---------- Records supplied
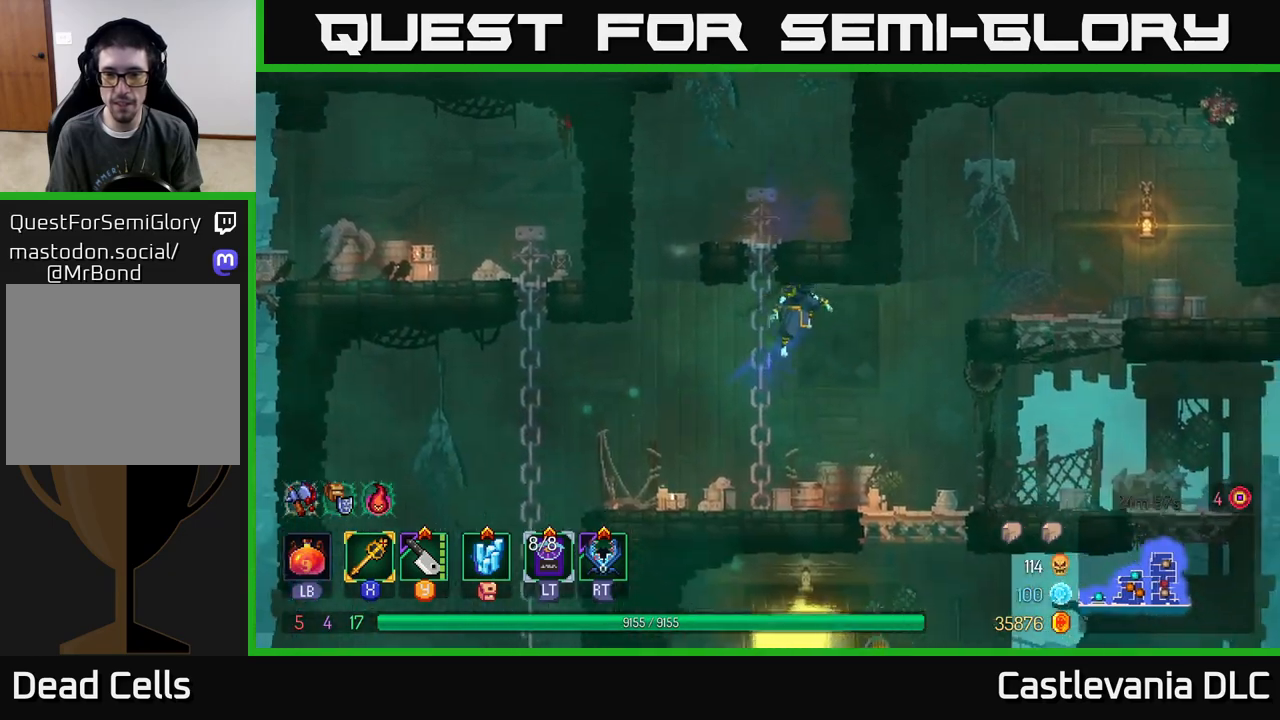
{"buttons": [], "left_stick": "right", "right_stick": "center", "events": [[267, "A", "down"], [367, "A", "up"]]}
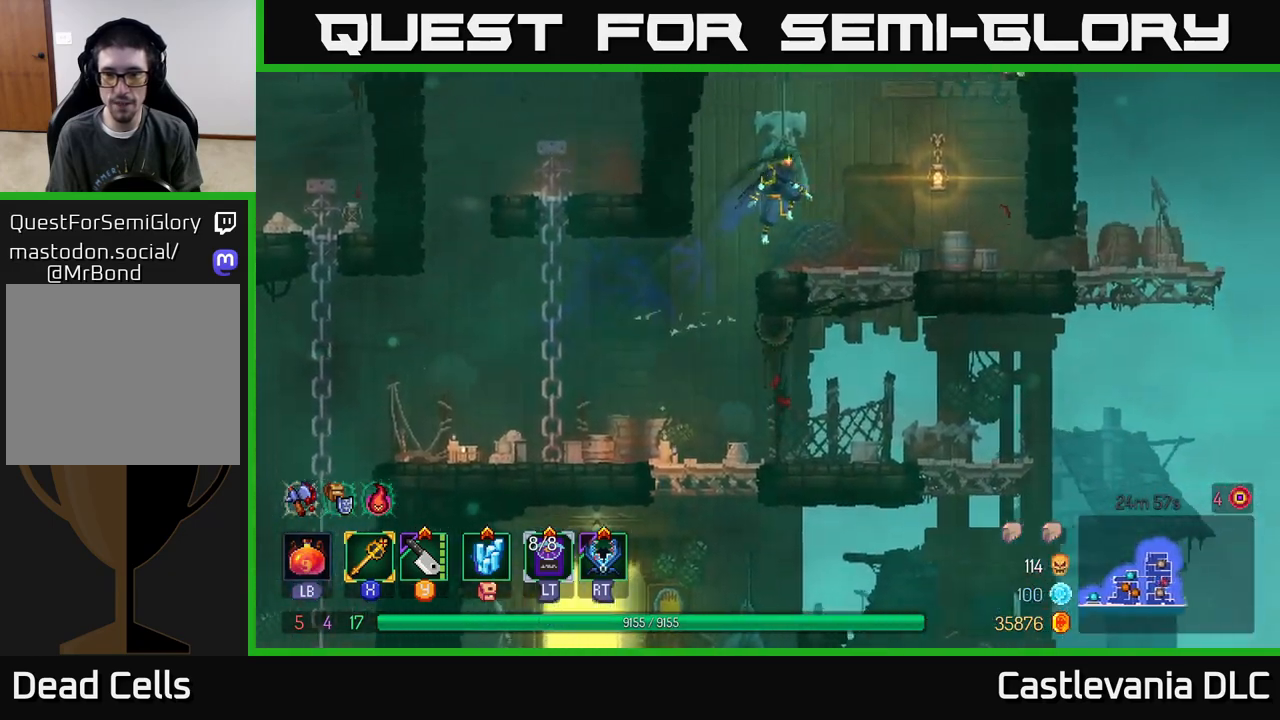
{"buttons": [], "left_stick": "center", "right_stick": "center", "events": [[183, "left_stick", "center"]]}
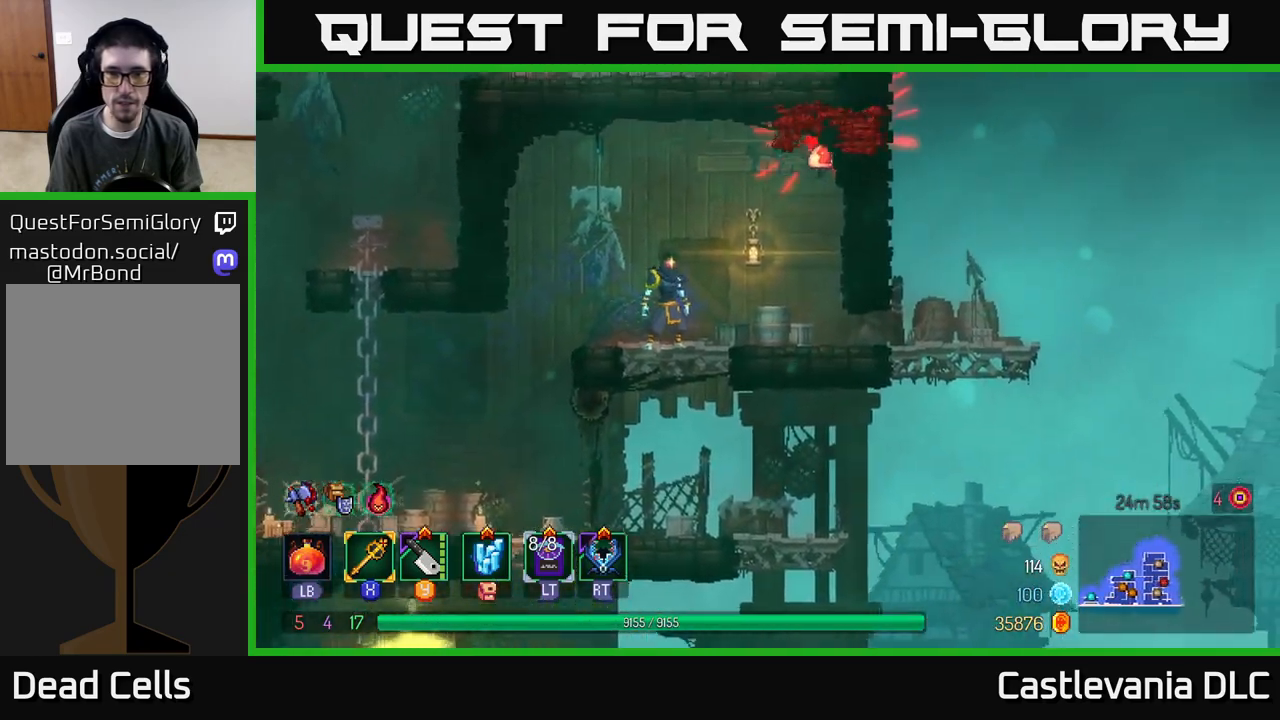
{"buttons": ["X"], "left_stick": "right", "right_stick": "center", "events": [[300, "left_stick", "right"], [450, "X", "down"]]}
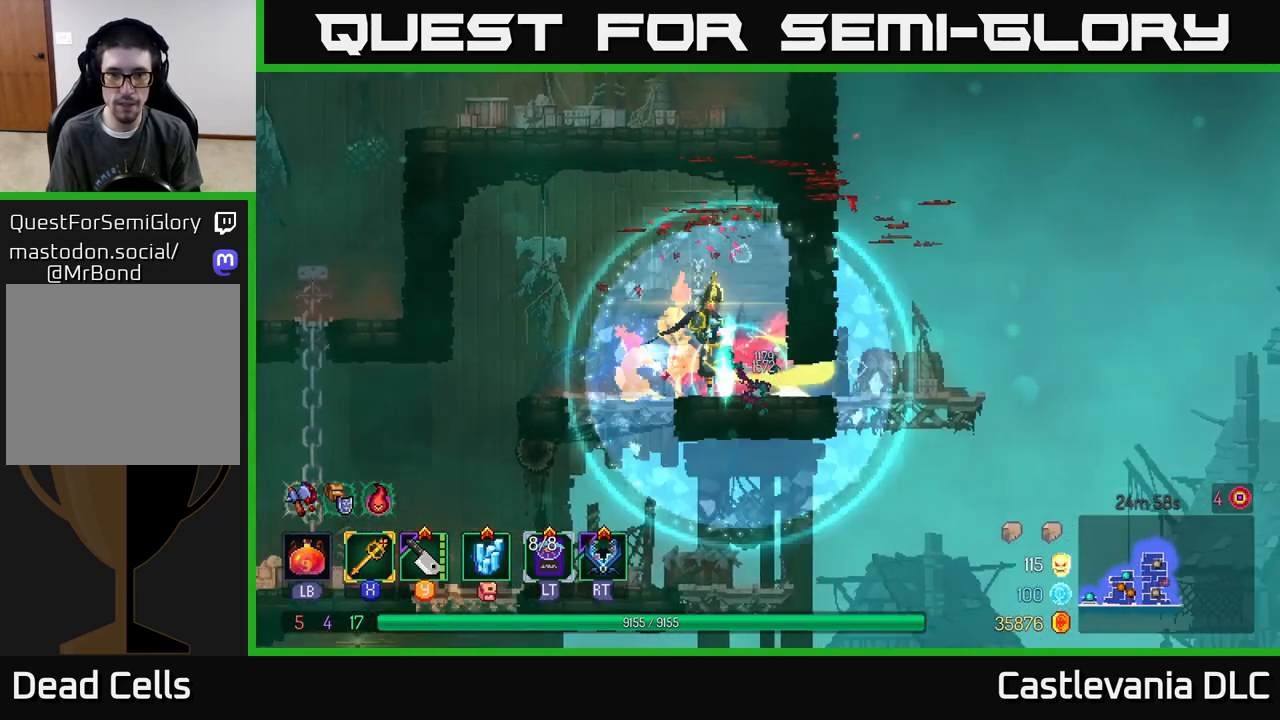
{"buttons": [], "left_stick": "center", "right_stick": "center", "events": [[17, "X", "up"], [250, "left_stick", "center"]]}
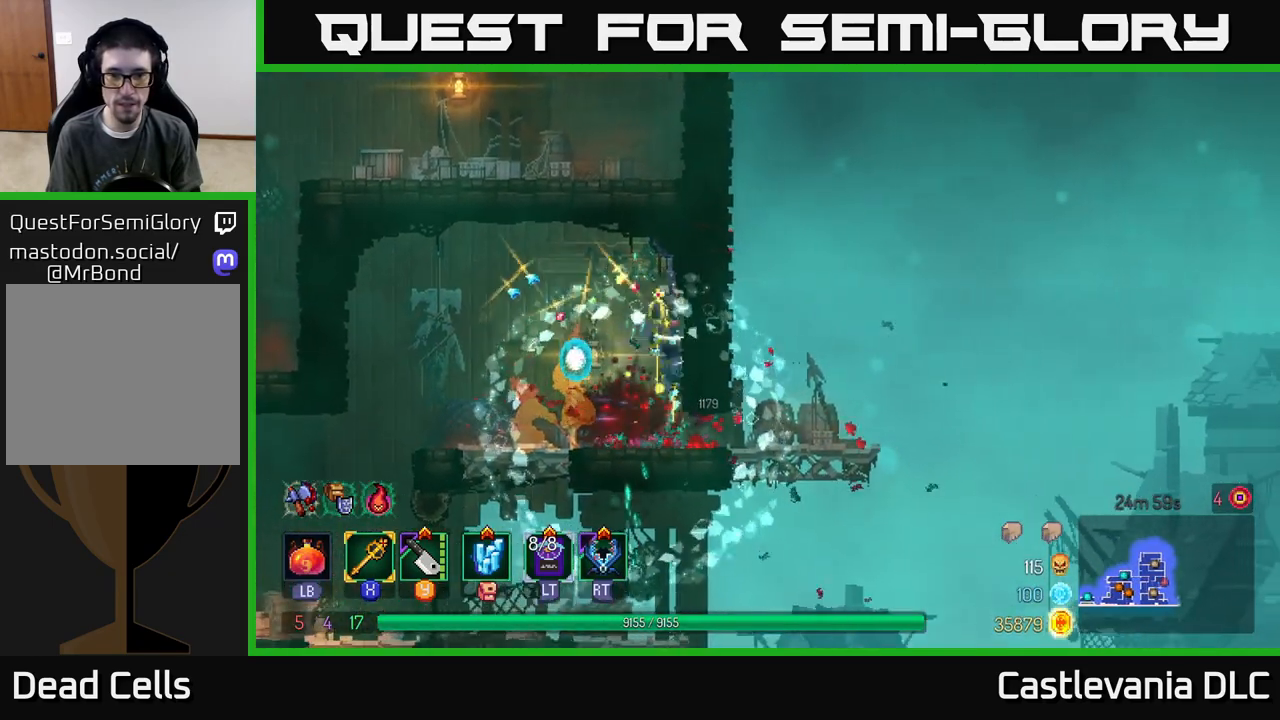
{"buttons": [], "left_stick": "right", "right_stick": "center", "events": [[117, "B", "down"], [117, "left_stick", "right"], [217, "B", "up"]]}
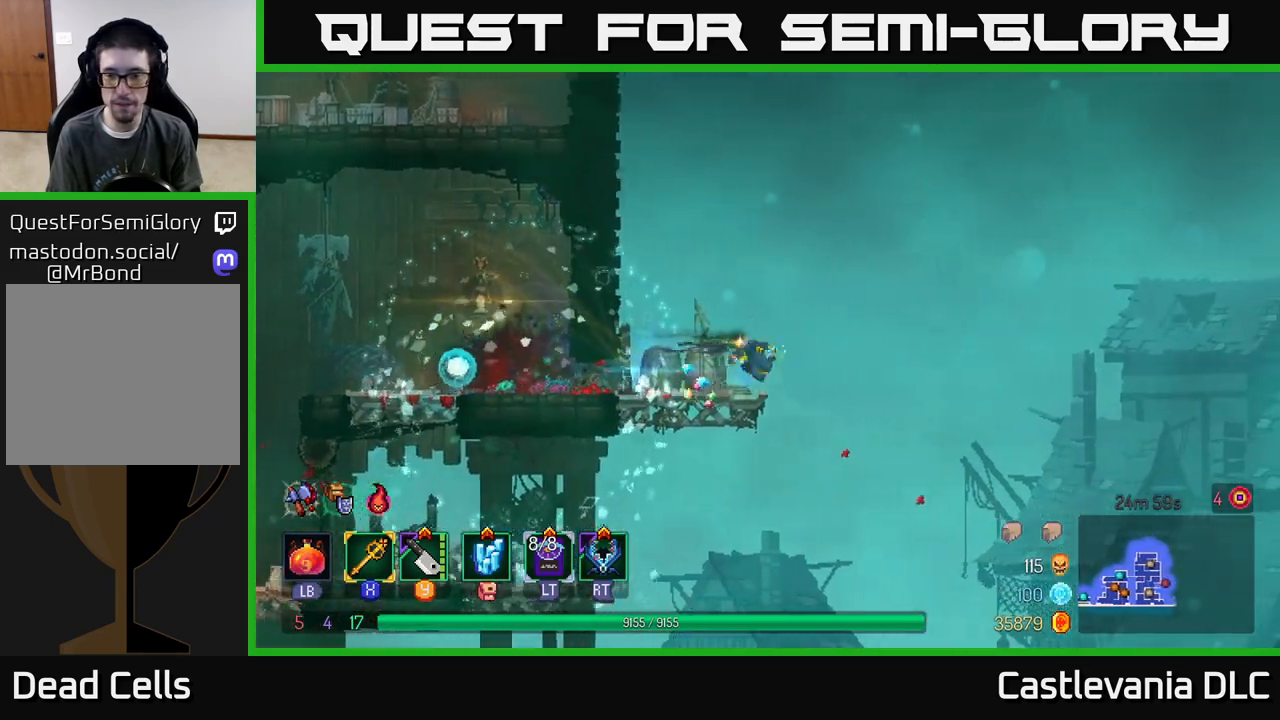
{"buttons": [], "left_stick": "right", "right_stick": "center", "events": []}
--------------------
• **Activity**:
Since the pictures are not wanted, set down only the rest of each record, exactly as above.

• **Written response**:
{"buttons": [], "left_stick": "right", "right_stick": "center", "events": [[267, "A", "down"], [367, "A", "up"]]}
{"buttons": [], "left_stick": "center", "right_stick": "center", "events": [[183, "left_stick", "center"]]}
{"buttons": ["X"], "left_stick": "right", "right_stick": "center", "events": [[300, "left_stick", "right"], [450, "X", "down"]]}
{"buttons": [], "left_stick": "center", "right_stick": "center", "events": [[17, "X", "up"], [250, "left_stick", "center"]]}
{"buttons": [], "left_stick": "right", "right_stick": "center", "events": [[117, "B", "down"], [117, "left_stick", "right"], [217, "B", "up"]]}
{"buttons": [], "left_stick": "right", "right_stick": "center", "events": []}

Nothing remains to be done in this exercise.